Texte »
════════

Bolckow, Vaughan & Co., Ltd est une compagnie minière et sidérurgique fondée en 1864 par deux associés, Henry Bolckow(en) et John Vaughan. Pionnière et étendard de l'industrie lourdegalloise à la fin du XIXe siècle, l'entreprise se développe vigoureusement pour devenir, en 1907, un des plus gros, si ce n'est le plus gros, producteur de fonte du monde. Manquant le virage de l'acier (malgré son rôle clé dans le développement du procédé Thomas), qui devient le produit ferreux principal au début du XXe siècle, l'entreprise fait faillite en 1929, terrassée par la Grande Dépression.
Histoire
Origines, 1840 - 1851
En 1840, Henry Bolckow (1806–1878) et John Vaughan (1799–1868) se lancent dans la production de fer[1]. Ces deux associés, qui sont également beaux-frères par leurs femmes, Miriam et Eleonor Hay[2], habitent à moins de 400 m de leur usine, située dans la Vulcan Street de Middlesbrough[3].

════════

Votre objectif »
Rédigez la suite du texte consacré à l'entreprise Bolckow, Vaughan & Co. à partir de sa dernière phrase.

════════

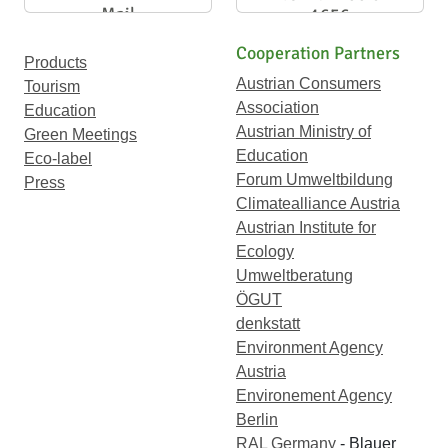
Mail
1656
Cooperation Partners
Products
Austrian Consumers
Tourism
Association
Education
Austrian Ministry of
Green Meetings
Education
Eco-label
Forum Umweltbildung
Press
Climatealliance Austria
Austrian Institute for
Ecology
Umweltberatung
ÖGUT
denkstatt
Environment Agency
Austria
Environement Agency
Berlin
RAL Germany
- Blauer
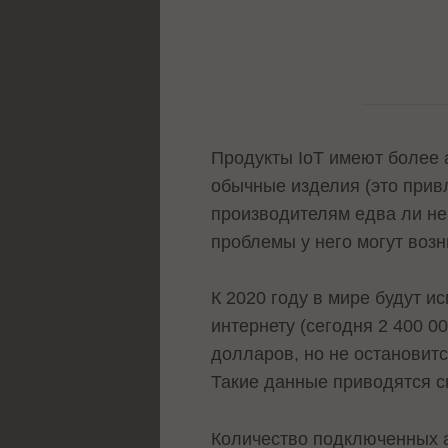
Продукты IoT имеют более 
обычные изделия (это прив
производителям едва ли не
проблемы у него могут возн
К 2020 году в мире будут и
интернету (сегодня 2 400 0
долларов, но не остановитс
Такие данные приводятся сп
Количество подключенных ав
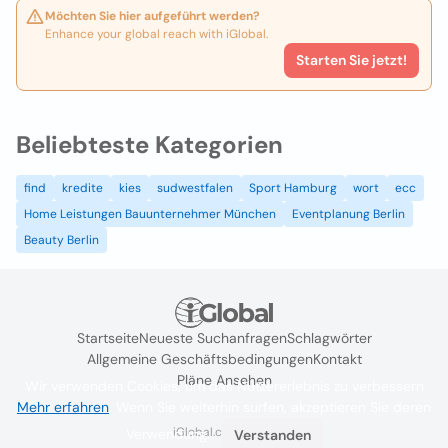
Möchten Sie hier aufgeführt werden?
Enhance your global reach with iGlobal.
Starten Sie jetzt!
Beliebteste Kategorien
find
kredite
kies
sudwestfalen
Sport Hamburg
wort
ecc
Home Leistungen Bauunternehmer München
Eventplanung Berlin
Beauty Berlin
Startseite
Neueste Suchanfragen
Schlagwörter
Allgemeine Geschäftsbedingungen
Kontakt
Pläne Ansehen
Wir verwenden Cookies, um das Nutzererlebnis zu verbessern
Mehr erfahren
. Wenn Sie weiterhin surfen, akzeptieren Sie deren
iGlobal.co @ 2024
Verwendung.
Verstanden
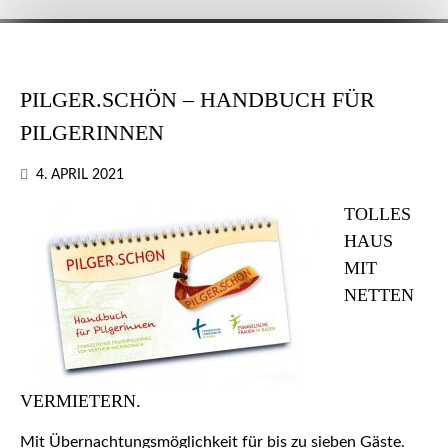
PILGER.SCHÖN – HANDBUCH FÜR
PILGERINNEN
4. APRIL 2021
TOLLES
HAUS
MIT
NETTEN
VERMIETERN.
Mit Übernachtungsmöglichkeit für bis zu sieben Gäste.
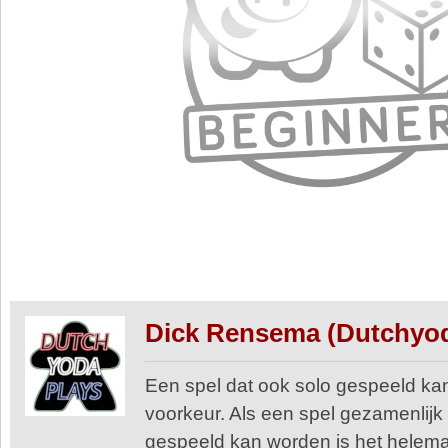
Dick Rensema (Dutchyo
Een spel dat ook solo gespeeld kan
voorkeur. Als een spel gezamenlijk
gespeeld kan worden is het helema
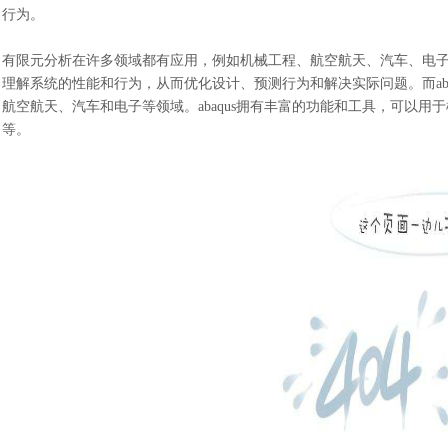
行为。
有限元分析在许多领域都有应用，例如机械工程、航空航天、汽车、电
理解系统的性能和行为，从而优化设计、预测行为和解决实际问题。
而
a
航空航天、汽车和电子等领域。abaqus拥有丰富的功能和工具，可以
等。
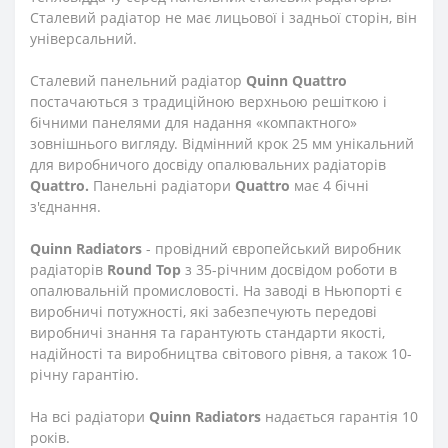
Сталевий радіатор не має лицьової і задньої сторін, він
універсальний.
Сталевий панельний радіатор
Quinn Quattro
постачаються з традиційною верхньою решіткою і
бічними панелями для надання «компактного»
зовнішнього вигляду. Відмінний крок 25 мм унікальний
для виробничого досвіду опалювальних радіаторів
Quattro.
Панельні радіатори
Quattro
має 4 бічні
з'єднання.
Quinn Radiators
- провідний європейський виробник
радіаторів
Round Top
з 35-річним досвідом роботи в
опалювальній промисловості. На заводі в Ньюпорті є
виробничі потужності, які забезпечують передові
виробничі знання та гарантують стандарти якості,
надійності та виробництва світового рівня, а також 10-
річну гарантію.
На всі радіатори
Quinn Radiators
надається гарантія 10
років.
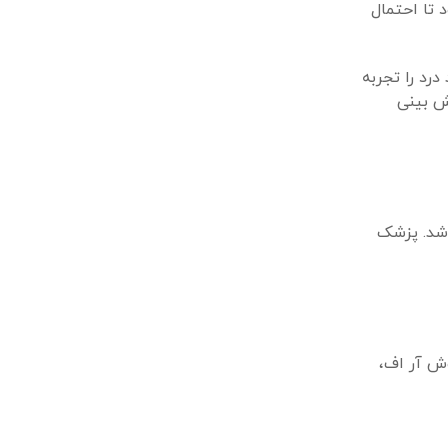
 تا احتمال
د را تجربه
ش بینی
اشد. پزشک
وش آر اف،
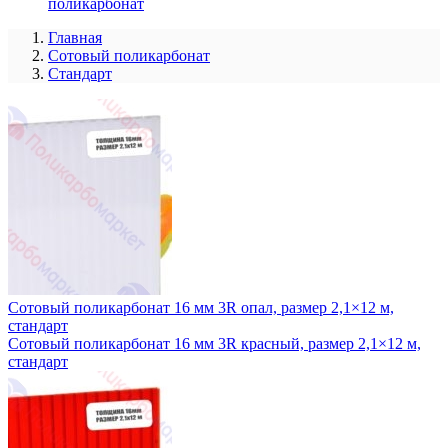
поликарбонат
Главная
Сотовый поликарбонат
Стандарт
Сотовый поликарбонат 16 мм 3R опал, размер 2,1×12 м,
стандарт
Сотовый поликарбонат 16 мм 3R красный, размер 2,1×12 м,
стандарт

════════

Réponse rédigée »
En 1851, Bolckow et Vaughan construisent un haut fourneau à South Bank (Middlesbrough), près d'Eston, pour consommer le minerai qui vient d'y être découvert. La transformation du minerai en produit fini se déroule sur un seul site. Ce haut fourneau est le premier à être édifié sur la Tees, qui sera par la suite surnommée la « rivière de l'acier ». L'agglomération de Middlesbrough passe de 40 habitants en 1829, à 7 600 habitants en 1851, puis 19 000 en 1861 et atteint 40 000 habitants en 1871, dopée par le formidable développement de l’industrie sidérurgique[4].
En 1864, Bolckow, Vaughan and Company Ltd est enregistrée avec un capital de £2 500 000, ce qui en fait l'entreprise la plus importante jamais créée jusqu'alors[5],[note 1]. À cette époque, les avoirs de la compagnie comprenaient des mines de fer, des charbonnages, des carrières de calcaire (pour produire de la chaux) à, respectivement, Cleveland, Durham et Weardale, ainsi que des usines sidérurgiques s'étendant sur près de 300 ha le long des rives de la Tees[6].
Vaughan décède en 1868. L'Institution of Civil Engineers, dans sa nécrologie, commente l'association entre Vaughan et Bolckow comme « vraiment remarquable dans sa répartition du travail relatif à la gestion de l'entreprise. Comme ils entretenaient une confiance absolue l'un vis-à-vis de l'autre, aucun des deux associés n'a jamais interféré, ne serait-ce que légèrement, dans les affaires de l'autre. Alors que M. Bolckow avait la responsabilité de toutes les affaires financières, M. Vaughan se consacrait à tout ce qui concernait le fonctionnement concret de l'usine[7] ».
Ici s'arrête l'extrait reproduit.